Investors’ choice widens with Nasdaq Dubai’s futures contract

Nasdaq Dubai is slated to launch futures contract in 10 stocks from September 1, it said on its website.

By Siddesh Suresh Mayenkar Senior Reporter

Dubai: Investors trading on Dubai stocks like Emaar Properties and Dubai Islamic Bank will have one more instrument to safeguard themselves of adverse market movements.

Nasdaq Dubai is slated to launch futures contract in 10 stocks from September 1, it said on its website.

“This provides a unique opportunity to international and regional investors to profit from market movements and hedge their positions,” Nasdaq Dubai said.To start with, the bourse will offer futures contract in Dubai Parks and Resorts, Aldar Properties, Emaar Properties, Damac Properties, etisalat, DP World, FGB, Union Properties, Arabtec and Dubai Islamic Bank. “In due course,” the bourse plans to expand to include other derivatives products, including futures on shares listed on Mena and international markets as well as options.

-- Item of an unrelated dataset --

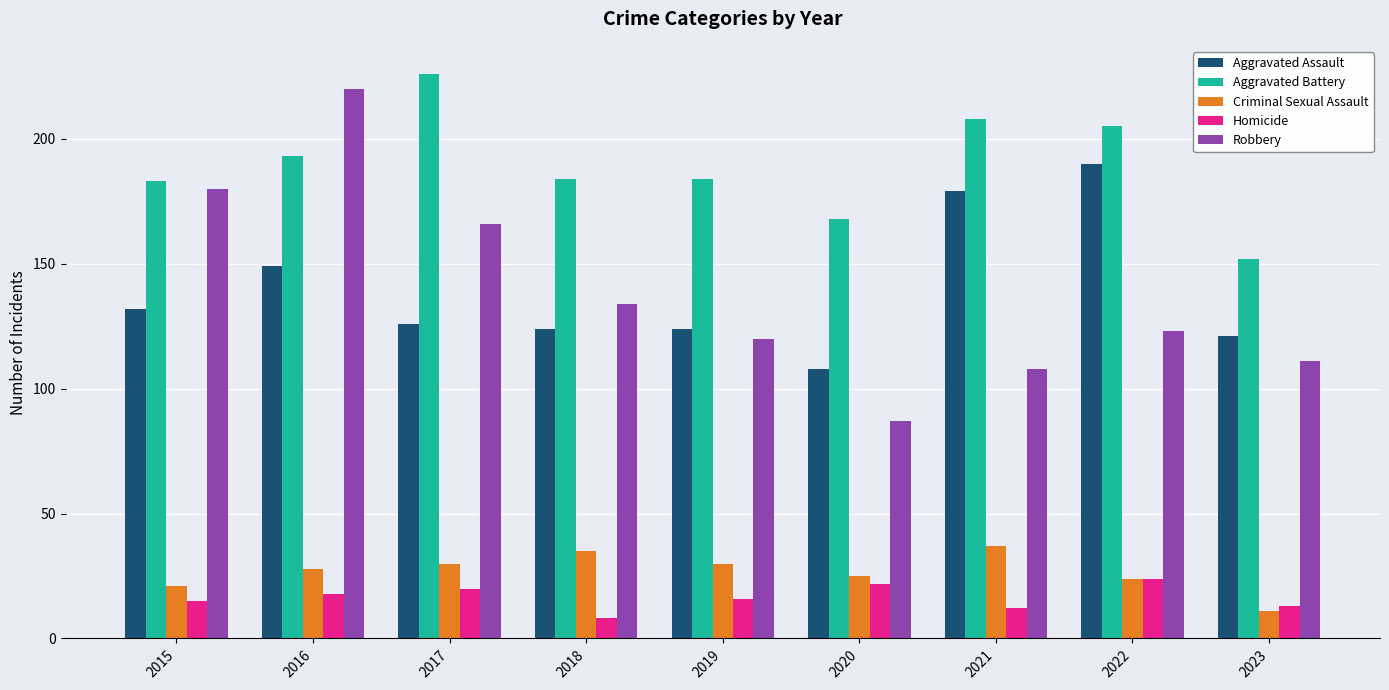

What is the smallest value displayed?

8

This would widen the choice for investors who just depend on cash market as of now.“This is an excellent initiative. Hopefully this would kick start the development of the derivatives market, and it could potentially overtake the cash market over time. Investors would be able to go long or short a security much more efficiently than through the cash market,” Jaap Meijer, managing director at Arqaam Capital told Gulf News over the phone.

This is also expected to spur liquidity in a market, which has been riding high on the MSCI upgrade in 2014, that attracted $1.2 billion (Dh4.4 billion) in capital flows.

“This would spur liquidity in the underlying assets as well, the next step should be having the call options and put options, and those could be very popular instruments among retail investors,” Meijer said.

Improved business

Sanyalaksna Manibhandu, director Research, National Bank of Abu Dhabi Securities also agreed.

“It’s a positive step. It’s a new instrument. People at the start would experiment and through that they’ll push up the price and traded value as you would be able to protect yourself on the upside or downside,” Manibhandu said.

For brokerages as well, this would mean improved business.

“As a brokerage house, it would a new revenue line, stream for us. So it would help us generate more revenues in terms of business and attract new segment of clients,” Menacorp’s Al Rantisi said.

A few more years

“It’s more of a chicken and the egg situation. When the volumes and open interest starts to increase, the popularity of the new products should accelerate, but it will take a few years to get there, at least,” Meijer said.

While the volumes might only look up, industry participants expect the regulator to work on expanding the depth of the market. The regulator must try to get more primary listings on the exchange.

“In terms of development of the market, we need to do work across the board. We need to have a broadening of market here. Dubai and Abu Dhabi are not represented in terms of all the industries, and have over-representation in terms of banks and property developers and some banks don’t have liquidity,” Manibhandu said..

UAE markets should try to replicate the Saudi Arabia model, which has a broad representation of companies like banks, property, and industrials.

Dubai has 15 companies which are liquid, and Abu Dhabi has another 15 stocks. “The market should encourage companies to list on the exchange and offer benefits. Most businesses who want to raise money, do it through banks, and the government should incentivise to list their companies here,” Nabil Al Rantisi, managing director-brokerage at Menacorp said.